MARL Cooperative Navigation: Gridworld to MAPPO
Project Kickoff
I started this project with a deliberately simple goal: build a minimal multi-agent RL environment end-to-end, before worrying about realism or scale.
The initial environment was a classic gridworld:
- Discrete cells
- Hard walls (no wrapping)
- No overlapping agents
- State broadcast over WebSockets to Unreal Engine
The intent was to:
- How to structure RL environments cleanly
- How to decouple simulation from visualization
- How Unreal behaves when driven by an external simulator
Early Decisions
- Start simple: gridworld first, continuous later
- WebSockets for fast iteration (no HTTP yet)
- Episode-based training with explicit resets
- Visual-first debugging (HUD + agent glow)
By the end of Day 1:
- 10 agents moved randomly at 10 Hz
- State streamed into Unreal Engine
- Agents rendered as glowing spheres on a dark plane
- Full Python → WebSocket → UE5 pipeline working
This completed Part 1: Infrastructure.
Part 2: Learning (Go-To-Goal)
The first learning task was intentionally trivial:
- Each agent has its own goal
- Reward = −1 per step, +100 on reaching goal
- Agent freezes once successful
This validated:
- Episode logic
- Reward delivery
- HUD metrics
- Recording + playback for demos
Agents learned successfully. The system was ready for something harder.
Pivot: Cooperative Navigation (MARL)
On Jan 17, I pivoted from single-agent goals to Cooperative Navigation, the canonical MARL benchmark (MPE-style):
N agents must cover N landmarks while avoiding collisions. No communication. No roles. Global reward. Local observations.

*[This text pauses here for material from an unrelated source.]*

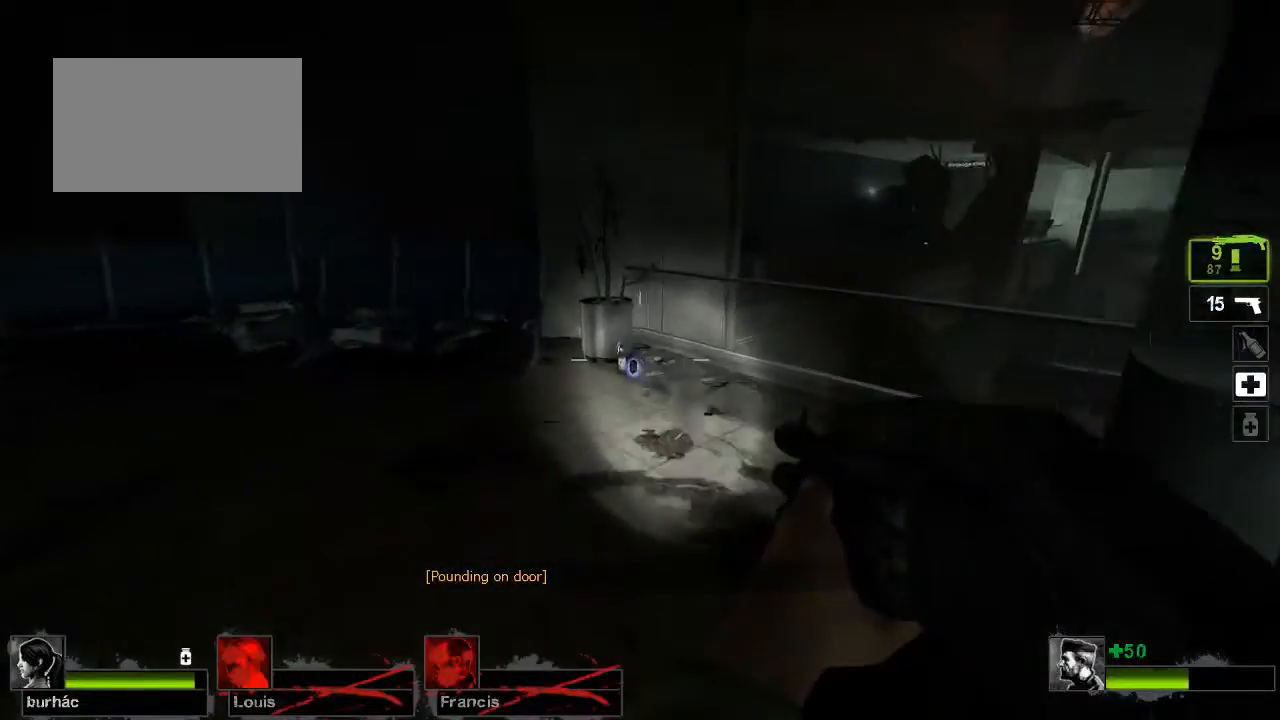
{"keys": ["w"], "mouse": [], "events": []}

This task looks trivial. It is not.
Why This Task
Cooperative Navigation exposes:
- Symmetry breaking failures
- Credit assignment problems
- Reward hacking
- Coordination deadlocks
If MAPPO can’t solve this cleanly, nothing downstream will.
Key Design Decisions
- MAPPO from the start (no tabular Q-learning)
- Same algorithm for all phases, difficulty controlled by config
- Local-relative observations only
- Centralized critic (CTDE)
- Simple coverage definition (proximity only)
- Continuous positions, discrete actions
Implementation Milestones
By end of Jan 17:
coop_nav/ module complete:
env.py: continuous cooperative navigation environmentmappo.py: MAPPO implementationtrain.py: CLI training loopserver.py: visualization server- Logging + event system
Unreal updated:
- Agents glow when covering
- Landmarks pulse when covered
- Collisions flash red
- HUD shows coverage, success rate, collisions
- Frame recording & replay added
- Geometry aligned exactly between physics and Unreal
At this point, everything worked except learning.